In March, independent trading networks stepped in to the rescue when around 70% of the bond auctions began to fail, counting on demand from hedge funds and distressed asset seekers.
A month later, even the more sought-after ARS paying high penalty rates are selling at substantial discounts to their par value.
Municipal bonds are trading at discounts of 5% to 25%, while the auction-rate preferred stocks issued by close-end mutual funds are going at between 10% and 20% below par, Barry Silbert, chief executive of Restricted Stock Partners, which began listing auction-rate securities in early March.
The auctions for these assets have been failing by around 50% and 60% respectively, forcing issuers to pay penalty rates of up to 20%. For student-loan backed securities, where 100% of the auctions have reportedly failed, bidders are offering discounts of 30% or more, according to Silbert. In many cases, sellers are clinging on to their assets, in the hope of a revival.
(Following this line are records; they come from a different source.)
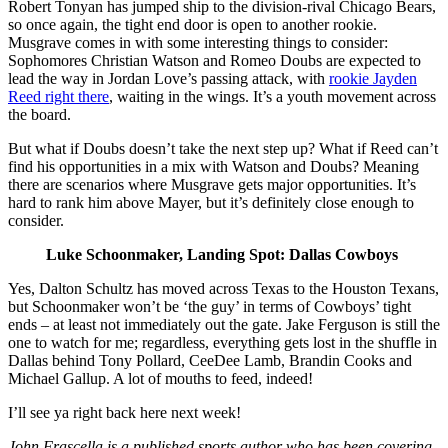
Robert Tonyan has jumped ship to the division-rival Chicago Bears,
so once again, the tight end door is open to another rookie.
Musgrave comes in with some interesting things to consider:
Sophomores Christian Watson and Romeo Doubs are expected to
lead the way in Jordan Love’s passing attack, with
rookie Jayden
Reed right there
, waiting in the wings. It’s a youth movement across
the board.
But what if Doubs doesn’t take the next step up? What if Reed can’t
find his opportunities in a mix with Watson and Doubs? Meaning
there are scenarios where Musgrave gets major opportunities. It’s
hard to rank him above Mayer, but it’s definitely close enough to
consider.
Luke Schoonmaker, Landing Spot: Dallas Cowboys
Yes, Dalton Schultz has moved across Texas to the Houston Texans,
but Schoonmaker won’t be ‘the guy’ in terms of Cowboys’ tight
ends – at least not immediately out the gate. Jake Ferguson is still the
one to watch for me; regardless, everything gets lost in the shuffle in
Dallas behind Tony Pollard, CeeDee Lamb, Brandin Cooks and
Michael Gallup. A lot of mouths to feed, indeed!
I’ll see ya right back here next week!
John Frascella is a published sports author who has been covering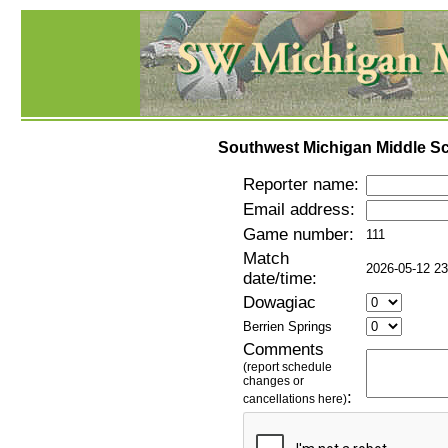
Southwest Michigan Middle Sc
Reporter name:
Email address:
Game number:
111
Match
2026-05-12 23
date/time:
Dowagiac
Berrien Springs
Comments
(report schedule
changes or
:
cancellations here)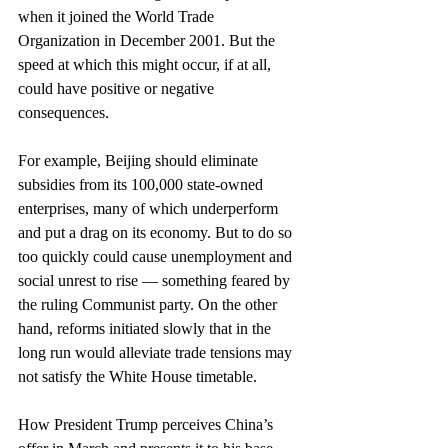
when it joined the World Trade 
Organization in December 2001. But the 
speed at which this might occur, if at all, 
could have positive or negative 
consequences.
For example, Beijing should eliminate 
subsidies from its 100,000 state-owned 
enterprises, many of which underperform 
and put a drag on its economy. But to do so 
too quickly could cause unemployment and 
social unrest to rise — something feared by 
the ruling Communist party. On the other 
hand, reforms initiated slowly that in the 
long run would alleviate trade tensions may 
not satisfy the White House timetable.
How President Trump perceives China’s 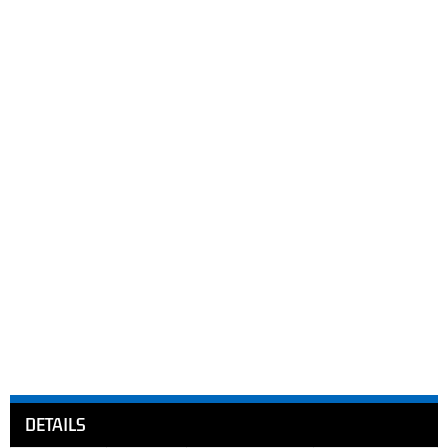
DETAILS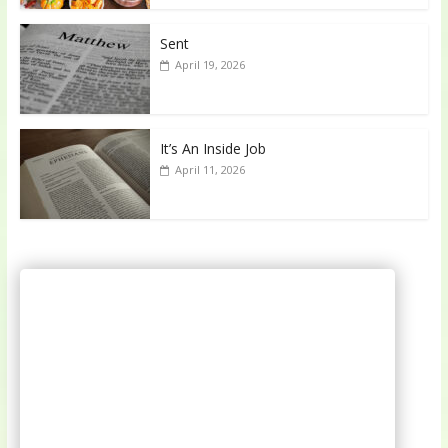
Sent
April 19, 2026
It’s An Inside Job
April 11, 2026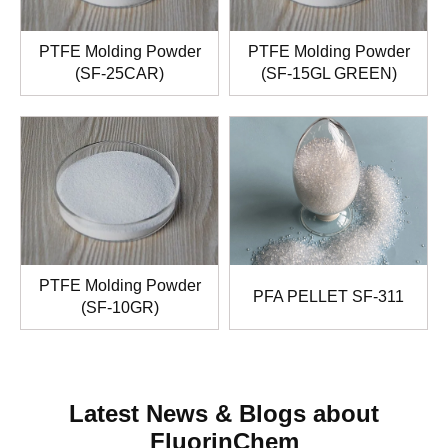
PTFE Molding Powder
PTFE Molding Powder
(SF-25CAR)
(SF-15GL GREEN)
PTFE Molding Powder
PFA PELLET SF-311
(SF-10GR)
Latest News & Blogs about
FluorinChem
There is little chance that the secondary market can cover anything near the entire asset class."We are getting hundreds of bids, but there is not $330 billion of capital looking to be put to work right now," says Silbert. Restricted Stock Partners, the largest secondary market for ARS, trade around 160 issues, worth around $500 million on any given day.
This is bad news for banks and corporations needing to revalue the ARS on their balance sheet.
When auctions fail, prices in the secondary market are almost the only way of gauging value, says Espen Robak, president of Pluris Valuation Advisors." Some of these assets are worth substantially less than what they were, but this is not being reflected in current valuations. I would assume further write-downs."